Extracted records
☆ ☆ ☆

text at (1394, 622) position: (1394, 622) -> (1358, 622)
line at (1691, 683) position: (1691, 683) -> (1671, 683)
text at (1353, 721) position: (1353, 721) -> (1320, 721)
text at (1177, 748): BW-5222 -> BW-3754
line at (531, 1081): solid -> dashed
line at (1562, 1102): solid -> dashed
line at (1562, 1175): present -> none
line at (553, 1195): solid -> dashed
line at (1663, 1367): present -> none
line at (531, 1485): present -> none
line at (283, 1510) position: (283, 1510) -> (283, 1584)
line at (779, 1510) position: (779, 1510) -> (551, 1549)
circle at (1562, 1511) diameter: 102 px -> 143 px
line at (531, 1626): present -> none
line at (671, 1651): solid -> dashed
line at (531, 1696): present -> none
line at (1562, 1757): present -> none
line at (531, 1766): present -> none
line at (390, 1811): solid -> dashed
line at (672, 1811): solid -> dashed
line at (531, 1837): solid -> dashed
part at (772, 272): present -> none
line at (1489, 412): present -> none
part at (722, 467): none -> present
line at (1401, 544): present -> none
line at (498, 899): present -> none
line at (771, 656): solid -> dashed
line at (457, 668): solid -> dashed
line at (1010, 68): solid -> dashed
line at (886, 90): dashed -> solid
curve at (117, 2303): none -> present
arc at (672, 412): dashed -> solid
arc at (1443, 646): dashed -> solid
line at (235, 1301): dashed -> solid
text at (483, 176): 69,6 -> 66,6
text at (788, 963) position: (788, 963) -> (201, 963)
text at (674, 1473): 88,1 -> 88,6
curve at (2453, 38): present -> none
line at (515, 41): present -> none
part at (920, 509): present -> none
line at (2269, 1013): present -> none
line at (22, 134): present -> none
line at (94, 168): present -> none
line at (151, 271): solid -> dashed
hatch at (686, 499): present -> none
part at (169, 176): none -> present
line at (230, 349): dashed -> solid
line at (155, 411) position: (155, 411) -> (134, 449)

☆ ☆ ☆

■ SET TASK: Return every one of the rows above word for word, with nothing changed, added, or left out.

■ THE ANSWER:
text at (1394, 622) position: (1394, 622) -> (1358, 622)
line at (1691, 683) position: (1691, 683) -> (1671, 683)
text at (1353, 721) position: (1353, 721) -> (1320, 721)
text at (1177, 748): BW-5222 -> BW-3754
line at (531, 1081): solid -> dashed
line at (1562, 1102): solid -> dashed
line at (1562, 1175): present -> none
line at (553, 1195): solid -> dashed
line at (1663, 1367): present -> none
line at (531, 1485): present -> none
line at (283, 1510) position: (283, 1510) -> (283, 1584)
line at (779, 1510) position: (779, 1510) -> (551, 1549)
circle at (1562, 1511) diameter: 102 px -> 143 px
line at (531, 1626): present -> none
line at (671, 1651): solid -> dashed
line at (531, 1696): present -> none
line at (1562, 1757): present -> none
line at (531, 1766): present -> none
line at (390, 1811): solid -> dashed
line at (672, 1811): solid -> dashed
line at (531, 1837): solid -> dashed
part at (772, 272): present -> none
line at (1489, 412): present -> none
part at (722, 467): none -> present
line at (1401, 544): present -> none
line at (498, 899): present -> none
line at (771, 656): solid -> dashed
line at (457, 668): solid -> dashed
line at (1010, 68): solid -> dashed
line at (886, 90): dashed -> solid
curve at (117, 2303): none -> present
arc at (672, 412): dashed -> solid
arc at (1443, 646): dashed -> solid
line at (235, 1301): dashed -> solid
text at (483, 176): 69,6 -> 66,6
text at (788, 963) position: (788, 963) -> (201, 963)
text at (674, 1473): 88,1 -> 88,6
curve at (2453, 38): present -> none
line at (515, 41): present -> none
part at (920, 509): present -> none
line at (2269, 1013): present -> none
line at (22, 134): present -> none
line at (94, 168): present -> none
line at (151, 271): solid -> dashed
hatch at (686, 499): present -> none
part at (169, 176): none -> present
line at (230, 349): dashed -> solid
line at (155, 411) position: (155, 411) -> (134, 449)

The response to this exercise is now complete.